SSI is a vital lifeline for many vulnerable individuals and families across the United States. To qualify for SSI, individuals, both adults and children, must meet specific criteria.
Qualifying criteria for SSI eligibility
Applicants must have little to no income to qualify for SSI. The program considers income from various sources, including:
- Social Security benefits
However, certain types of income, such as gifts and assistance from friends or family, may not count towards the income limit for SSI eligibility.

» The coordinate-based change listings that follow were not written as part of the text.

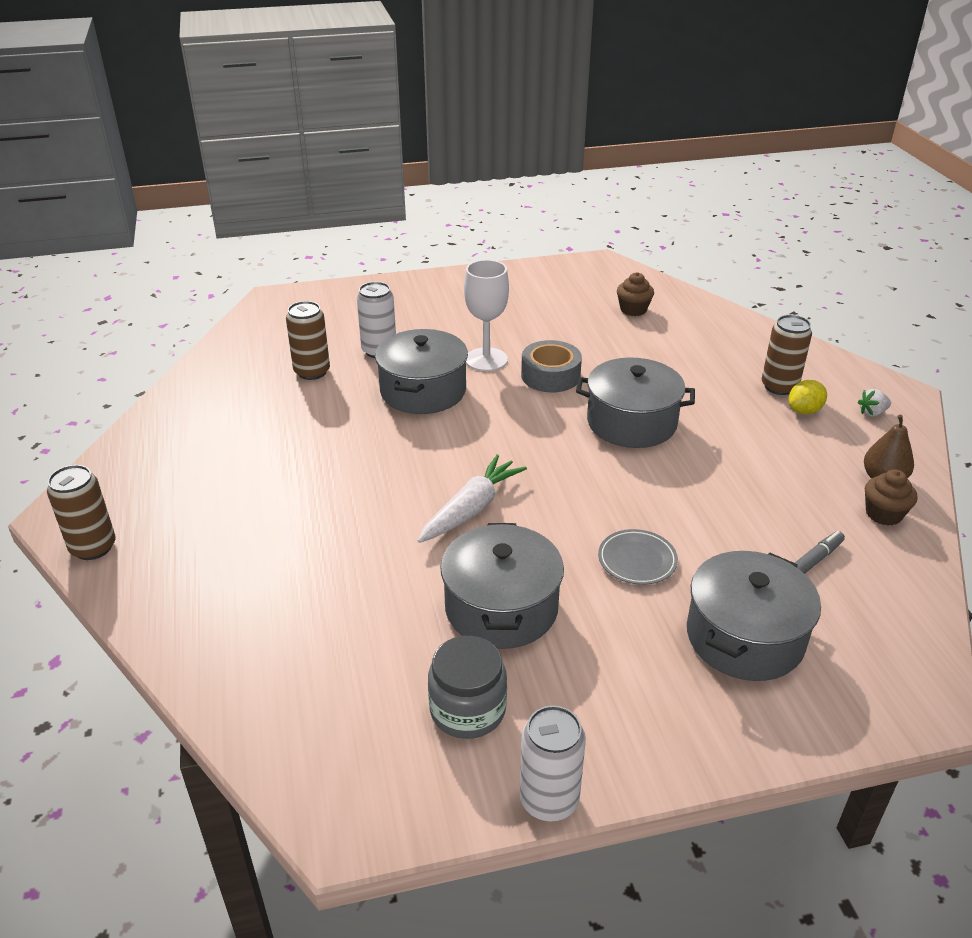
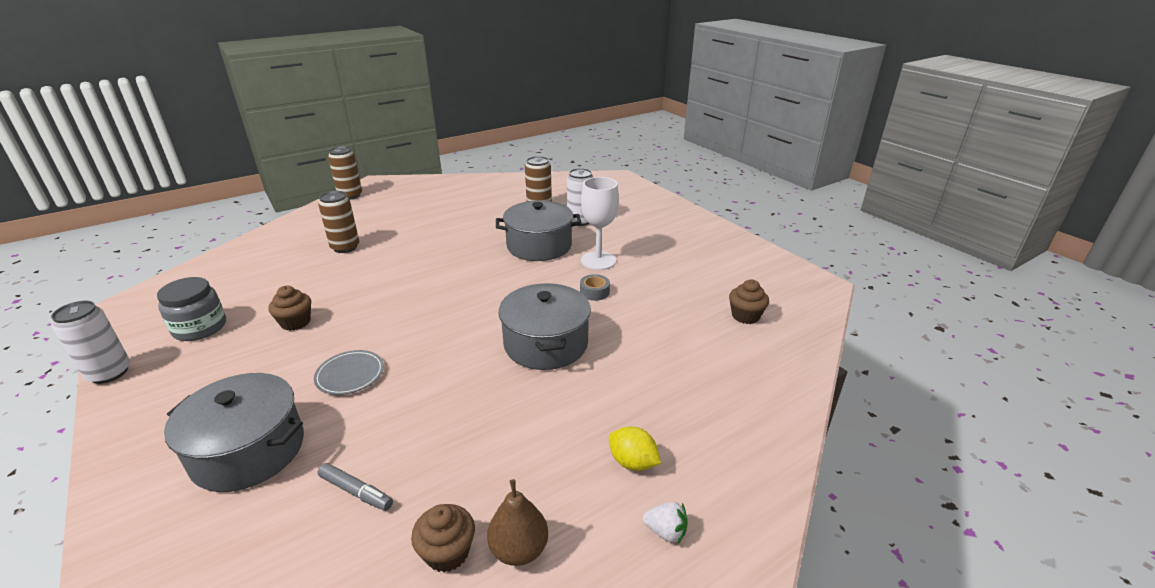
camera: 70 degrees right, 5 degrees down
(471, 508) = (403, 291): white carrot -> none
(501, 608) = (295, 322): grey pot -> brown cupcake
(550, 376) = (594, 292): grey tape -> grey tape, size x0.57
(779, 386) = (671, 436): brown can -> brown can (345, 247)
(872, 413) = (666, 531): white strawberry -> white strawberry turned 150 degrees clockwise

In addition to having limited income, SSI applicants must also have little to no resources. Resources include assets such as:
- Real estate
To qualify for SSI, individuals must have a disability or blindness or be aged 65 or older. The Social Security Administration (SSA) defines disability as the inability to engage in substantial gainful activity due to a physical or mental impairment that is expected to last for at least 12 months or result in death. For adults, the impairment must prevent the individual from performing work-related activities.
SSI benefits for adults
The program provides monthly cash payments for adults who qualify for SSI. This can help the recipient cover basic living expenses. The amount of the SSI benefit varies depending on factors such as:
- Living arrangements
- Marital status
In addition to cash assistance, SSI recipients may also qualify for Medicaid, a program that provides health coverage for low-income individuals and families.
SSI benefits for children
Children with disabilities may also be eligible for SSI benefits. The benefits for children can help families cover the costs associated with caring for a child with a disability, including medical expenses, therapy and assistive devices. In addition to providing financial assistance, SSI benefits for children may also open up access to other programs and services designed to support families with disabled children.
Supplemental Security Income (SSI) plays a crucial role in providing financial support to individuals with insufficient income and resources who are disabled, blind or aged 65 or older. Although most people associate SSI with monthly payments for adults, children can also be eligible for SSI benefits if they meet the program’s criteria.